Is it way easier for researchers to do AI safety research within AI scaling labs (due to: more capable/diverse AI models, easier access to them (i.e. no rate limits/usage caps), better infra for running experiments, maybe some network effects from the other researchers at those labs, not having to deal with all the logistical hassle that comes from being a professor/independent researcher)?
Does this imply that the research ecosystem OP is funding (which is ~all external to these labs) isn’t that important/cutting-edge for AI safety?
I think this is definitely a real dynamic, but a lot of EAs seem to exaggerate it a lot in their minds and inappropriately round the impact of external research down to 0. Here are a few scattered points on this topic:
Third party researchers can influence the research that happens at labs through the normal diffusion process by which all research influences all other research. There’s definitely some barrier to research insight diffusing from academia to companies (and e.g. it’s unfortunately common for an academic project to have no impact on company practice because it just wasn’t developed with the right practical constraints in mind), but it still happens all the time (and some types of research, e.g. benchmarks, are especially easy to port over). If third party research can influence lab practice to a substantial degree, then funding third party research just straightforwardly increases the total amount of useful research happening, since labs can’t hire everyone who could do useful work.
It will increasingly be possible to do good (non-interpretability) research on large models through APIs provided by labs, and Open Phil could help facilitate that and increase the rate at which it happens. We can also help facilitate greater compute budgets and engineering support.
The work of the lab-external safety research community can also impact policy and public opinion; the safety teams at scaling labs are not their only audience. For example, capability evaluations and model organisms work both have the potential to have at least as big an impact on policy as they do on technical safety work happening inside labs.
We can fund nonprofits and companies which directly interface with AI companies in a consulting-like manner (e.g. red-teaming consultants); I expect an increasing fraction of our opportunities to look like this.
Academics and other external safety researchers we fund now can end up joining scaling labs later (as e.g. Ethan Perez and Collin Burns did), to implement ideas that they developed on the outside; I think this is likely to happen more and more.
Some research directions benefit less than others from access to cutting edge models. For example, it seems like there’s a lot of interpretability work that can be done on very small models, whereas scalable oversight work seems harder to do without quite smart models.
Disclaimer: I joined OP two weeks ago in the Program Associate role on the Technical AI Safety team. I’m leaving some comments describing questions I wanted to know to assess whether I should take the job (which, obviously, I ended up doing).
Is it way easier for researchers to do AI safety research within AI scaling labs (due to: more capable/diverse AI models, easier access to them (i.e. no rate limits/usage caps), better infra for running experiments, maybe some network effects from the other researchers at those labs, not having to deal with all the logistical hassle that comes from being a professor/independent researcher)?
Does this imply that the research ecosystem OP is funding (which is ~all external to these labs) isn’t that important/cutting-edge for AI safety?

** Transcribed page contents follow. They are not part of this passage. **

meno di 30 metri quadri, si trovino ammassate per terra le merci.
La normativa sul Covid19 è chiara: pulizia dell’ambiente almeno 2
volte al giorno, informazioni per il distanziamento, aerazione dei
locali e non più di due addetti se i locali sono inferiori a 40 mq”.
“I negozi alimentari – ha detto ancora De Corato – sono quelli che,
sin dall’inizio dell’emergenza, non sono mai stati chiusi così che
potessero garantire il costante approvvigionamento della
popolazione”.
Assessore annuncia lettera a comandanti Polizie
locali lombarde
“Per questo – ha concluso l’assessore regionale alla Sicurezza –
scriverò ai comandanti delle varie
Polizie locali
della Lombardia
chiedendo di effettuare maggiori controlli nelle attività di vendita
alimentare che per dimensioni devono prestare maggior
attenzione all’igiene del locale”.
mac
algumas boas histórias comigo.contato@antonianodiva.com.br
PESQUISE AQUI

I think this is definitely a real dynamic, but a lot of EAs seem to exaggerate it a lot in their minds and inappropriately round the impact of external research down to 0. Here are a few scattered points on this topic:
Third party researchers can influence the research that happens at labs through the normal diffusion process by which all research influences all other research. There’s definitely some barrier to research insight diffusing from academia to companies (and e.g. it’s unfortunately common for an academic project to have no impact on company practice because it just wasn’t developed with the right practical constraints in mind), but it still happens all the time (and some types of research, e.g. benchmarks, are especially easy to port over). If third party research can influence lab practice to a substantial degree, then funding third party research just straightforwardly increases the total amount of useful research happening, since labs can’t hire everyone who could do useful work.
It will increasingly be possible to do good (non-interpretability) research on large models through APIs provided by labs, and Open Phil could help facilitate that and increase the rate at which it happens. We can also help facilitate greater compute budgets and engineering support.

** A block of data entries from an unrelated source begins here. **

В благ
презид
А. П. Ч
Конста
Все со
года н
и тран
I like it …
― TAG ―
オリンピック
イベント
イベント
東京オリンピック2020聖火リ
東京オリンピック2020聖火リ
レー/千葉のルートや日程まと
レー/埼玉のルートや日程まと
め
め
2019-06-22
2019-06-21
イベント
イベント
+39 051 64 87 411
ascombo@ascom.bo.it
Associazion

The work of the lab-external safety research community can also impact policy and public opinion; the safety teams at scaling labs are not their only audience. For example, capability evaluations and model organisms work both have the potential to have at least as big an impact on policy as they do on technical safety work happening inside labs.

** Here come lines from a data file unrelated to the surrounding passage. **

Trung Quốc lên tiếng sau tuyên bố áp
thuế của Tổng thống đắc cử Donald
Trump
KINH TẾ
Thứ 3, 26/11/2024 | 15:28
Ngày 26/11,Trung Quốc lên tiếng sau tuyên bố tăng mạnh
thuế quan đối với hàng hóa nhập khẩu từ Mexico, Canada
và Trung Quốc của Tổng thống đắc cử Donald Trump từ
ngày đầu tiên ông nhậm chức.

We can fund nonprofits and companies which directly interface with AI companies in a consulting-like manner (e.g. red-teaming consultants); I expect an increasing fraction of our opportunities to look like this.
Academics and other external safety researchers we fund now can end up joining scaling labs later (as e.g. Ethan Perez and Collin Burns did), to implement ideas that they developed on the outside; I think this is likely to happen more and more.
Some research directions benefit less than others from access to cutting edge models. For example, it seems like there’s a lot of interpretability work that can be done on very small models, whereas scalable oversight work seems harder to do without quite smart models.